Ironically, I recently found myself in a conference room at the headquarters of the National Historic Trust for Historic Preservation in Washington D.C. within 40 hours of having witnessed Durham, North Carolina's Annual Tribute Luncheon last week in Bay 7 of the incredible American Tobacco Complex.
While placemaking is about much more than buildings, using several metrics, arguably no place has taken better advantage than Durham of their share of the $90 billion in federal historic tax credits that have been injected into local economies over the last 32 years to help invigorate the built environment’s contribution to sense of place across the country.
Of course, the Trust which was established back when I was born, is about much more than buildings just as “protecting and preserving scenic character,” the purpose for which I was visiting Trust headquarters is about much more than preserving trees or fighting things like outdoor billboards that blight scenic character along roadways and destroy sense of place in communities.
The Brookings Institution which is located just one building further down Massachusetts Avenue from the Trust estimates that between the time when the American Tobacco factories reopened in 2004 as a creative class center and 2030, 82 billion square feet of existing buildings in this nation will be demolished and replaced with new construction, fully 25% of the nation’s current building stock.
The projections have been slowed slightly by the Great Recession, but there appears to be little or no evidence that we’ve learned our collective lesson from the burst of the housing and commercial real estate bubble.
Hopefully, the rapid and broad-based embrace of sustainability as an American value will be enough to slow the churn and transform the ways we see land use and respond to growth as we understand how to incorporate both negative and positive externalities into free market decisions.

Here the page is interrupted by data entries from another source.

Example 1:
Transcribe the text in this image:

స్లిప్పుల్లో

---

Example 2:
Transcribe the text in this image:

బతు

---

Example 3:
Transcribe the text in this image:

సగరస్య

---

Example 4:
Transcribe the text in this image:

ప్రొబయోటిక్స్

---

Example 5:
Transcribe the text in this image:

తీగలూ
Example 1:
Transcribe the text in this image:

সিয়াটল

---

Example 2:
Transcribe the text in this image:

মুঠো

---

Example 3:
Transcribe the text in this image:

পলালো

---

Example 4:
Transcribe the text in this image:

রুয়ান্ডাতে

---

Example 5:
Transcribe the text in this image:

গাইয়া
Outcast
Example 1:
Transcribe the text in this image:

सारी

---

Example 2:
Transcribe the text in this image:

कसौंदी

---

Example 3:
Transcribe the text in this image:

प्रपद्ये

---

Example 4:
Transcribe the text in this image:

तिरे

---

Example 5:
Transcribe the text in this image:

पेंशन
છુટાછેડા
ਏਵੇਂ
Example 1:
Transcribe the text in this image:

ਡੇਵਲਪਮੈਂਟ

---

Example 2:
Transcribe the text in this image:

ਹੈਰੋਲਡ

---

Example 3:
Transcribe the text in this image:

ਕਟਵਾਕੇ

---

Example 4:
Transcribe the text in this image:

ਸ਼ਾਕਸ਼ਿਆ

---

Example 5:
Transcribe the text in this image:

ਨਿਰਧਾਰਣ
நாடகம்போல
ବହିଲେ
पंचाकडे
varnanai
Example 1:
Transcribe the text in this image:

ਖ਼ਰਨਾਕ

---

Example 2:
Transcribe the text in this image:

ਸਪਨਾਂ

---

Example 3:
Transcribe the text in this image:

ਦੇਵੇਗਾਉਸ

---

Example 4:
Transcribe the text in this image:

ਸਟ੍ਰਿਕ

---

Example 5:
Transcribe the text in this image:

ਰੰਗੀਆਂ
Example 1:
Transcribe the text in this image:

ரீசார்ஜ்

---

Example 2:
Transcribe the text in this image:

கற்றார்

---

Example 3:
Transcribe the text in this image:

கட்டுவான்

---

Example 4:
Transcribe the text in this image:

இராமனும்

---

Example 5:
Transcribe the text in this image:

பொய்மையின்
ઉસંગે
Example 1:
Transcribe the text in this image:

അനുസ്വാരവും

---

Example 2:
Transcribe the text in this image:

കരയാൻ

But every year, approximately 1 billion square feet of buildings are demolished and replaced with new construction even though buildings built prior to 1945 are far more energy efficient.
A few years ago, a good friend of mine who lives down in Raleigh, North Carolina confided that Wake County which includes a dozen or so separate communities there was burning an acre an hour in development which seemed to me far too fast to enable good land use decisions.
By 2030 84% of the built landscape in the South will have been constructed or adaptively reused and, 54% will be new construction built since the year 2000. If we insist that new construction carry the true cost, maybe we can make growth far more sustainable while being better stewards of historic structures.
Until new development carries its true cost, it is crucial that Congress level the playing field by passing the “Creating American Prosperity Through Preservation Act” CAPP) which was introduced in February by Senator Ben Cardin, a Democrat from Maryland and Senator Olympia Snowe, a Republican from Maine to invigorate tax credits.
- Drive development and job creation into smaller “Main Street” communities by increasing the tax credit amount to 30% for projects under $5 million.
- Promote energy-efficiency and cost-savings by encouraging the use of energy efficient technologies.
- Enhance the impact of the historic tax credit in low-income areas by eliminating barriers to nonprofit community-based developers.
- Expand the 10% credit for the rehabilitation of non-historic buildings to include structures “fifty years or older.”
- Improve to efficiency of state tax credits by eliminating the federal taxation of the state credits.
Fast Company writing, in part, this month about Durham’s adaptive reuse of several million feet of the city’s historic tobacco and textile factories using historic tax credits notes:
“One hundred fifty years ago, Durham-based entrepreneurs Washington Duke and W.T. Blackwell battled for tobacco sovereignty...Today, Durham’s innovation scene is kindled by tech giants like IBM, Lenovo, and about 140 other companies with stakes in the ground at the 7,000-acre Research Triangle Park...
Though Big Tobacco’s heyday has come and gone, Durham, you could say, is still smoking!"